A Yellowstone injunction bond allows a tenant to remain in their apartment pending an eviction procedure by the landlord. These bonds guarantee the landlord a court determined penalty usually equal to the bond amount. If the proceedings later determine the landlord had proper cause to evict the tenant, the landlord collects the bond penalty. Thus, Yellowstone injunctions are a type of forfeiture bond, which means in the event of a claim the surety and principal award the full bond penalty to the landlord.

For a tenant to obtain a Yellowstone injunction, he or she must prove the following:

  1. The tenant holds a commercial lease
  2. The landlord has requested the tenant to leave
  3. The tenant has gone to court to ask for a stay of the eviction
  4. The tenant can and wants to remedy the situation as an alternative to eviction

From the surety’s perspective, these bonds raise many red flags. First, an eviction proceeding against a tenant usually indicates a deteriorating relationship between the landlord and tenant. Second, tenants renting property usually do not own homes nor have significant investments to collateralize the bond.  Sureties may want full or partial collateral for these bonds because the stark outcome depends on unpredictable litigation. As with most court bonds, underwriters cannot evaluate a principal on the merits of his or her case. They must plan for the worst case scenario and so underwriters always look at the principal’s financials first and foremost.

Both businesses and individuals may need a Yellowstone injunction bond if they find their landlord wants to evict them from their space.
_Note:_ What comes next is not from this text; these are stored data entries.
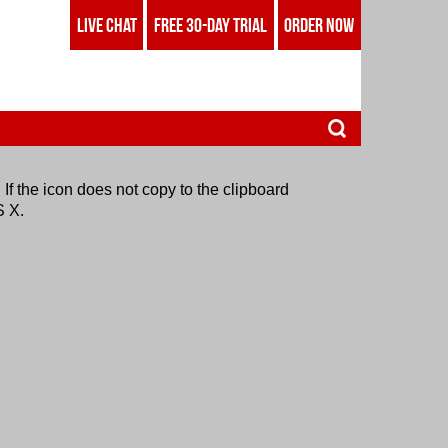
LIVE CHAT
FREE 30-DAY TRIAL
ORDER NOW
 If the icon does not copy to the clipboard
S X.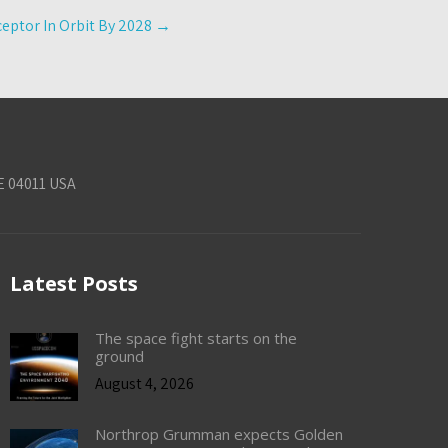
eptor In Orbit By 2028
→
E 04011 USA
Latest Posts
The space fight starts on the
ground
August 4, 2026
Northrop Grumman expects Golden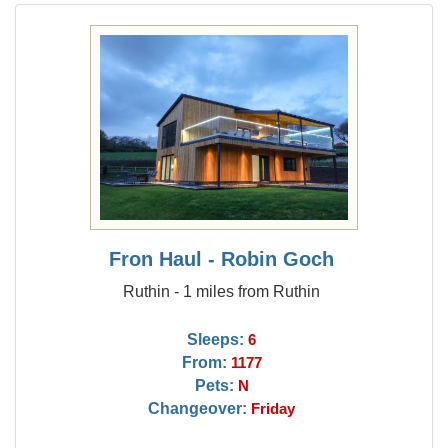
Fron Haul - Robin Goch
Ruthin - 1 miles from Ruthin
Sleeps:
6
From:
1177
Pets:
N
Changeover:
Friday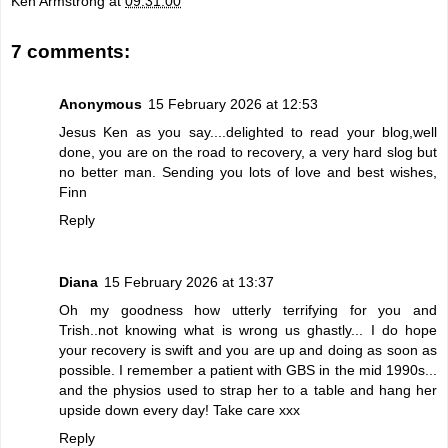
Ken Armstrong
at
09:31:00
7 comments:
Anonymous
15 February 2026 at 12:53
Jesus Ken as you say....delighted to read your blog,well
done, you are on the road to recovery, a very hard slog but
no better man. Sending you lots of love and best wishes,
Finn
Reply
Diana
15 February 2026 at 13:37
Oh my goodness how utterly terrifying for you and
Trish..not knowing what is wrong us ghastly... I do hope
your recovery is swift and you are up and doing as soon as
possible. I remember a patient with GBS in the mid 1990s...
and the physios used to strap her to a table and hang her
upside down every day! Take care xxx
Reply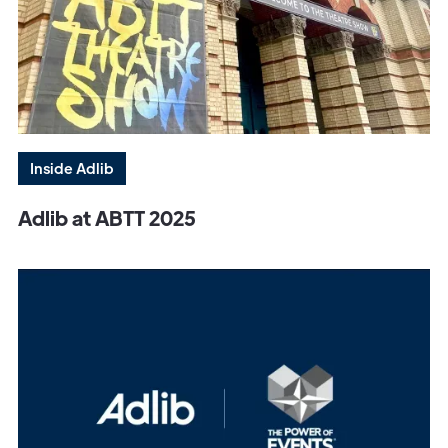
Inside Adlib
Adlib at ABTT 2025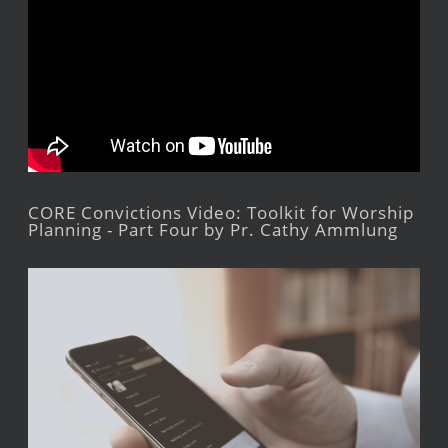
CORE Convictions Video: Toolkit for Worship
Planning - Part Four by Pr. Cathy Ammlung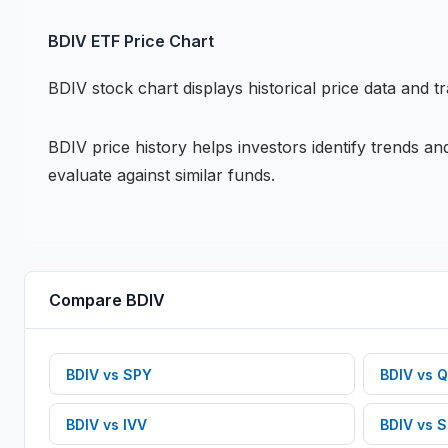
BDIV
ETF
Price Chart
BDIV
stock chart
displays historical price data and t
BDIV
price history helps investors identify trends a
evaluate against similar funds.
Compare
BDIV
BDIV
vs
SPY
BDIV
vs
Q
BDIV
vs
IVV
BDIV
vs
S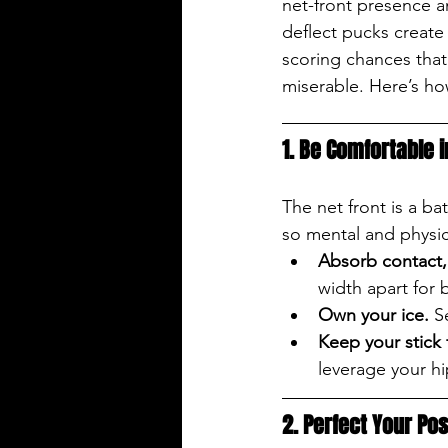
net-front presence a
deflect pucks create
scoring chances that
miserable. Here’s how
1. Be Comfortable 
The net front is a b
so mental and physic
Absorb contact, 
width apart for 
Own your ice.
 S
Keep your stick 
leverage your hip
2. Perfect Your Pos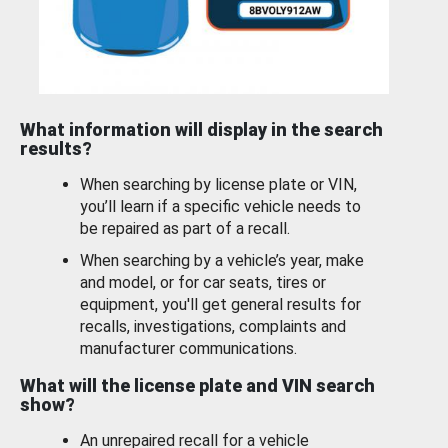
What information will display in the search
results?
When searching by license plate or VIN,
you’ll learn if a specific vehicle needs to
be repaired as part of a recall.
When searching by a vehicle’s year, make
and model, or for car seats, tires or
equipment, you'll get general results for
recalls, investigations, complaints and
manufacturer communications.
What will the license plate and VIN search
show?
An unrepaired recall for a vehicle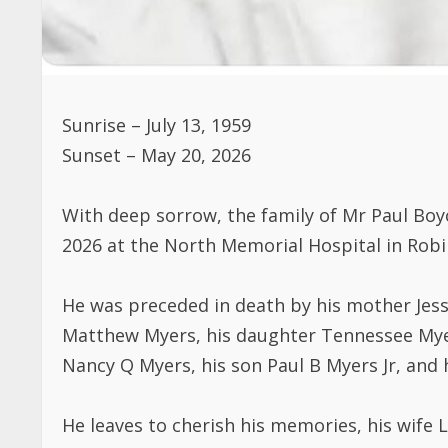
Sunrise – July 13, 1959
Sunset – May 20, 2026
With deep sorrow, the family of Mr Paul Boy
2026 at the North Memorial Hospital in Robi
He was preceded in death by his mother Jess
Matthew Myers, his daughter Tennessee Myer
Nancy Q Myers, his son Paul B Myers Jr, and
He leaves to cherish his memories, his wife 
Abel), Munah Russ ( Julius ), Joseph Myers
Businesses may have an easier time obtaining these bonds than individuals because they tend to have more revenue and sources of indemnity. For example, an underwriter may approve a bond for a business if the business itself and the owners or shareholders agree to indemnify the surety for any loss sustained due to the bond.

In cases involving Yellowstone Injunctions in New York Supreme Court, the tenant usually is the Plaintiff. After the judge grants the Yellowstone injunction, a Plaintiff tenant should understand they may need to pay any rents due, interest accrued, or other expenses as a result of the injunction. The judge usually takes this into account when he or she sets the bond penalty in the court proceeding.